Directions :: Within the records that follow, count the lines containing the string "収納可能". Reply only with the count.
Material provided: Begin
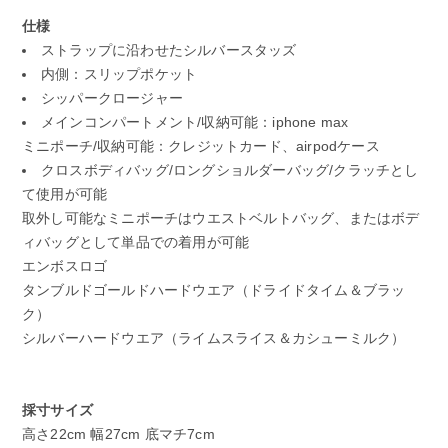
仕様
ストラップに沿わせたシルバースタッズ
内側：スリップポケット
シッパークロージャー
メインコンパートメント/収納可能：iphone max
ミニポーチ/収納可能：クレジットカード、airpodケース
クロスボディバッグ/ロングショルダーバッグ/クラッチとし
て使用が可能
取外し可能なミニポーチはウエストベルトバッグ、またはボデ
ィバッグとして単品での着用が可能
エンボスロゴ
タンブルドゴールドハードウエア（ドライドタイム＆ブラッ
ク）
シルバーハードウエア（ライムスライス＆カシューミルク）
採寸サイズ
高さ22cm 幅27cm 底マチ7cm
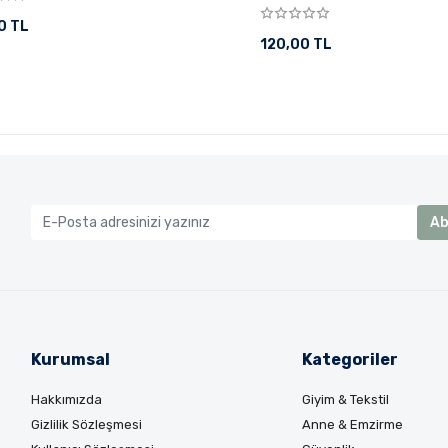
0 TL
120,00 TL
Ab
Kurumsal
Kategoriler
Hakkımızda
Giyim & Tekstil
Gizlilik Sözleşmesi
Anne & Emzirme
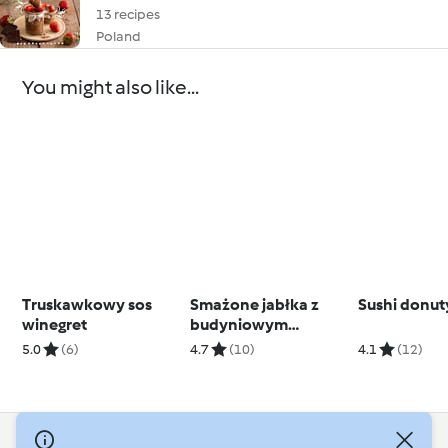
13 recipes
Poland
You might also like...
Truskawkowy sos
Smażone jabłka z
Sushi donut
winegret
budyniowym
kremem waniliowym
5.0
(6)
4.7
(10)
4.1
(12)
(TM5)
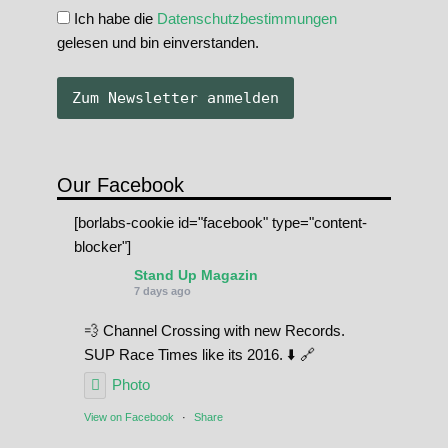
Ich habe die
Datenschutzbestimmungen
gelesen und bin einverstanden.
Our Facebook
[borlabs-cookie id="facebook" type="content-
blocker"]
Stand Up Magazin
7 days ago
💨 Channel Crossing with new Records.
SUP Race Times like its 2016. ⬇️ 🔗
Photo
View on Facebook
·
Share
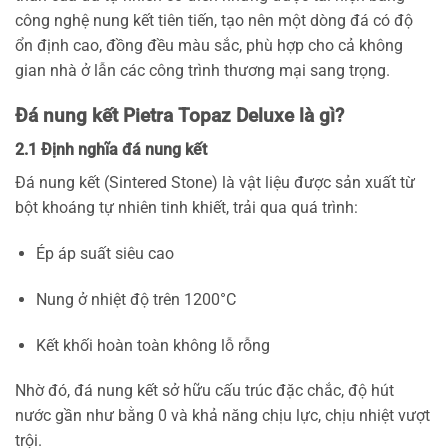
công nghệ nung kết tiên tiến, tạo nên một dòng đá có độ
ổn định cao, đồng đều màu sắc, phù hợp cho cả không
gian nhà ở lẫn các công trình thương mại sang trọng.
Đá nung kết Pietra Topaz Deluxe là gì?
2.1 Định nghĩa đá nung kết
Đá nung kết (Sintered Stone) là vật liệu được sản xuất từ
bột khoáng tự nhiên tinh khiết, trải qua quá trình:
Ép áp suất siêu cao
Nung ở nhiệt độ trên 1200°C
Kết khối hoàn toàn không lỗ rỗng
Nhờ đó, đá nung kết sở hữu cấu trúc đặc chắc, độ hút
nước gần như bằng 0 và khả năng chịu lực, chịu nhiệt vượt
trội.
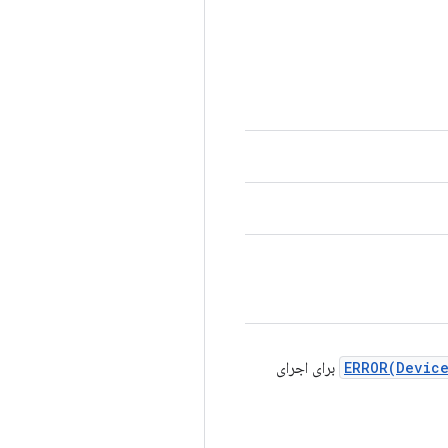
ERROR(Devic
برای اجرای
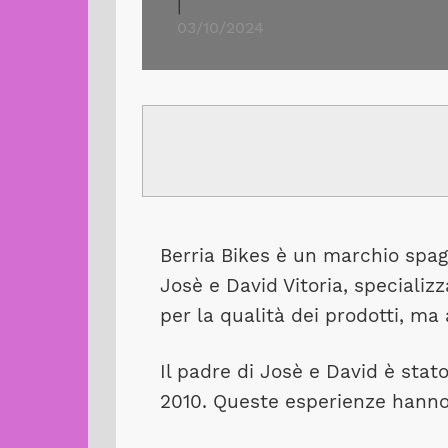
|
03/10/2024
Berria Bikes è un marchio spa
Josè e David Vitoria, specializz
per la qualità dei prodotti, ma
Il padre di Josè e David è stato
2010. Queste esperienze hanno i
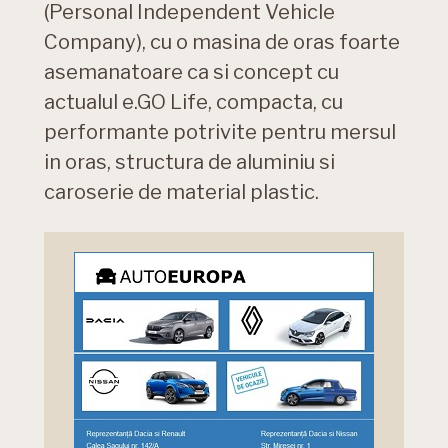
(Personal Independent Vehicle
Company), cu o masina de oras foarte
asemanatoare ca si concept cu
actualul e.GO Life, compacta, cu
performante potrivite pentru mersul
in oras, structura de aluminiu si
caroserie de material plastic.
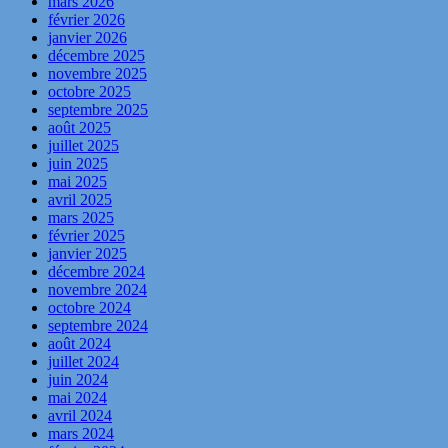
mars 2026
février 2026
janvier 2026
décembre 2025
novembre 2025
octobre 2025
septembre 2025
août 2025
juillet 2025
juin 2025
mai 2025
avril 2025
mars 2025
février 2025
janvier 2025
décembre 2024
novembre 2024
octobre 2024
septembre 2024
août 2024
juillet 2024
juin 2024
mai 2024
avril 2024
mars 2024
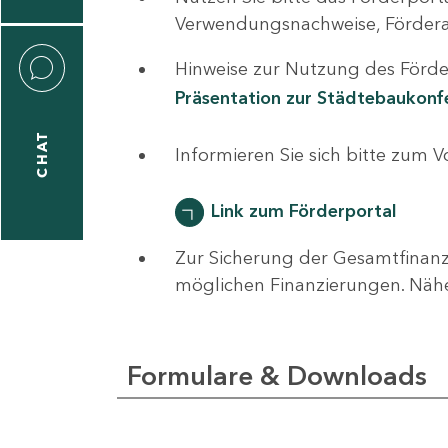
0
Verwendungsnachweise, Fördera
Hinweise zur Nutzung des Förder
Präsentation zur Städtebaukon
CHAT
ti
Informieren Sie sich bitte zum 
hrader
Link zum Förderportal
Zur Sicherung der Gesamtfinanz
1
möglichen Finanzierungen. Näh
-
0
Formulare & Downloads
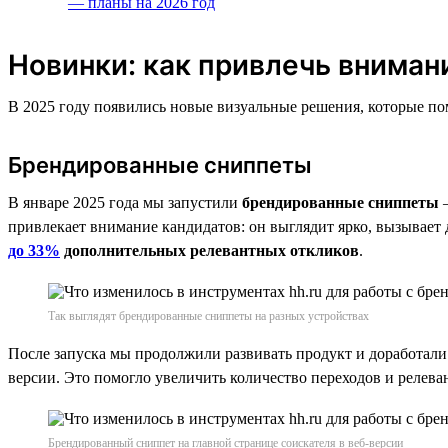
— планы на 2026 год
Новинки: как привлечь вниман
В 2025 году появились новые визуальные решения, которые по
Брендированные сниппеты
В январе 2025 года мы запустили
брендированные сниппеты
—
привлекает внимание кандидатов: он выглядит ярко, вызывает
до 33%
дополнительных релевантных откликов
.
Так выглядят брендированные сниппеты на разных устройствах
После запуска мы продолжили развивать продукт и доработали 
версии. Это помогло увеличить количество переходов и релева
Брендированный сниппет на главной странице соискателя в веб-версии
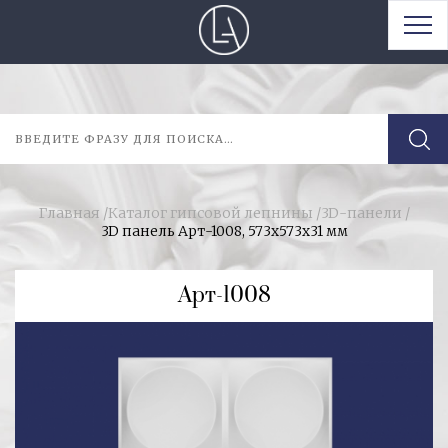
Главная
/
Каталог гипсовой лепнины
/
3D-панели
/
3D панель Арт-1008, 573х573х31 мм
Арт-1008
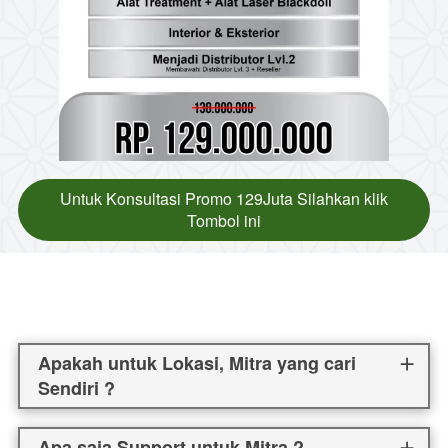
Untuk Konsultasi Promo 129Juta Silahkan klik
`
Tombol ini
Apakah untuk Lokasi, Mitra yang cari
Sendiri ?
Apa saja Support untuk Mitra ?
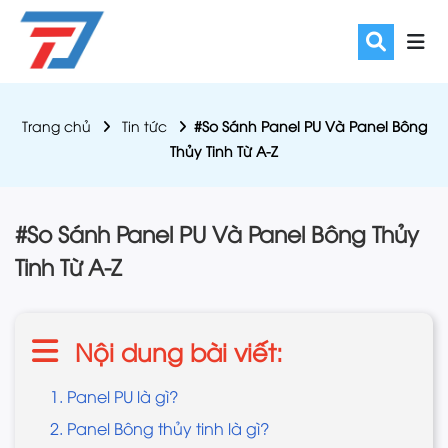
Trang chủ
Tin tức
#So Sánh Panel PU Và Panel Bông
Thủy Tinh Từ A-Z
#So Sánh Panel PU Và Panel Bông Thủy
Tinh Từ A-Z
Nội dung bài viết:
1. Panel PU là gì?
2. Panel Bông thủy tinh là gì?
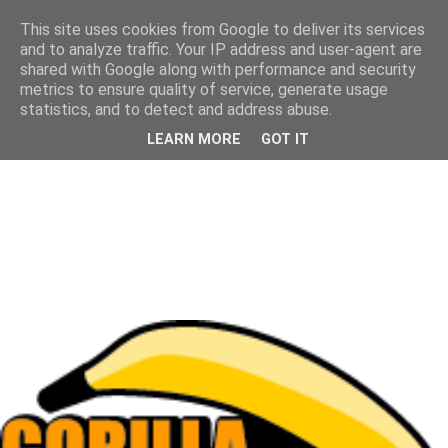
This site uses cookies from Google to deliver its services
and to analyze traffic. Your IP address and user-agent are
shared with Google along with performance and security
metrics to ensure quality of service, generate usage
statistics, and to detect and address abuse.
LEARN MORE
GOT IT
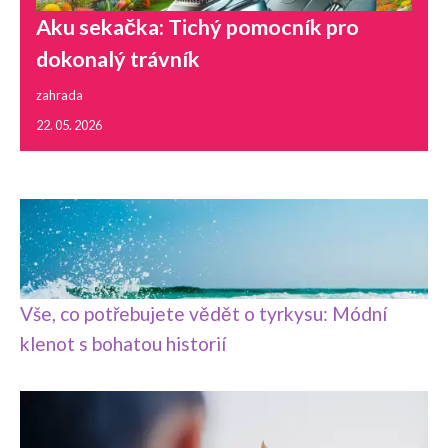
Aku sekačka: Tichý pomocník pro
dokonalý trávník
zahrada
22. 05. 2026
Vše, co potřebujete vědět o tyrkysu: Módní
klenot s bohatou historií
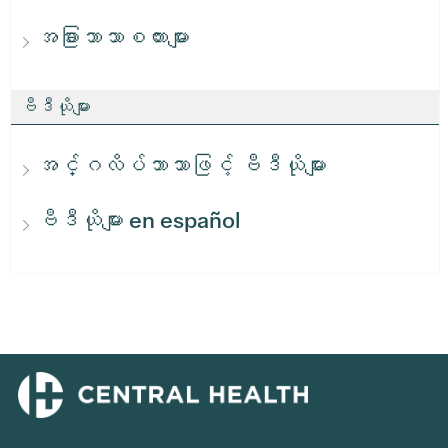
အခြားဘာသာစကားများ
ဗီဒီယိုများ
အင်္ဂလိပ်ဘာသာဖြင့် ဗီဒီယိုများ
ဗီဒီယိုများ en español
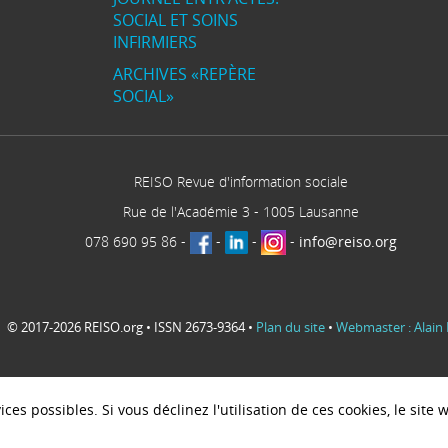
SOCIAL ET SOINS
INFIRMIERS
ARCHIVES «REPÈRE
SOCIAL»
REISO Revue d'information sociale
Rue de l'Académie 3
-
1005
Lausanne
078 690 95 86
-
-
-
-
info@reiso.org
© 2017-2026 REISO.org • ISSN 2673-9364 •
Plan du site
•
Webmaster : Alain 
ces possibles. Si vous déclinez l'utilisation de ces cookies, le sit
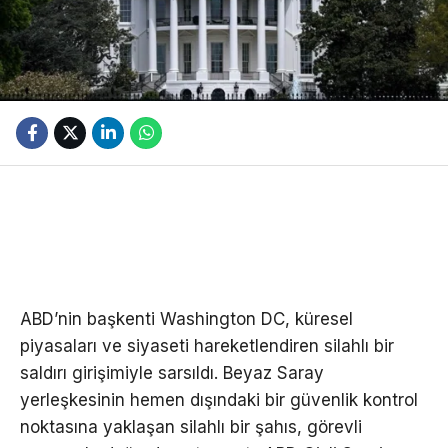
ABD’nin başkenti Washington DC, küresel
piyasaları ve siyaseti hareketlendiren silahlı bir
saldırı girişimiyle sarsıldı. Beyaz Saray
yerleşkesinin hemen dışındaki bir güvenlik kontrol
noktasına yaklaşan silahlı bir şahıs, görevli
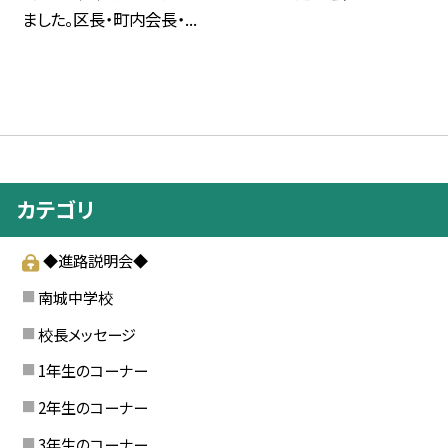
ました。区長・町内会長・...
カテゴリ
◆進路説明会◆
南城中学校
校長メッセージ
1年生のコーナー
2年生のコーナー
3年生のコーナー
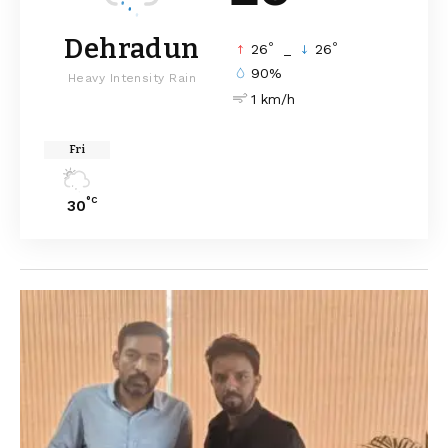
Dehradun
°
°
26
_
26
90%
Heavy Intensity Rain
1 km/h
Fri
°C
30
Material provided: End
Exercise response :: 2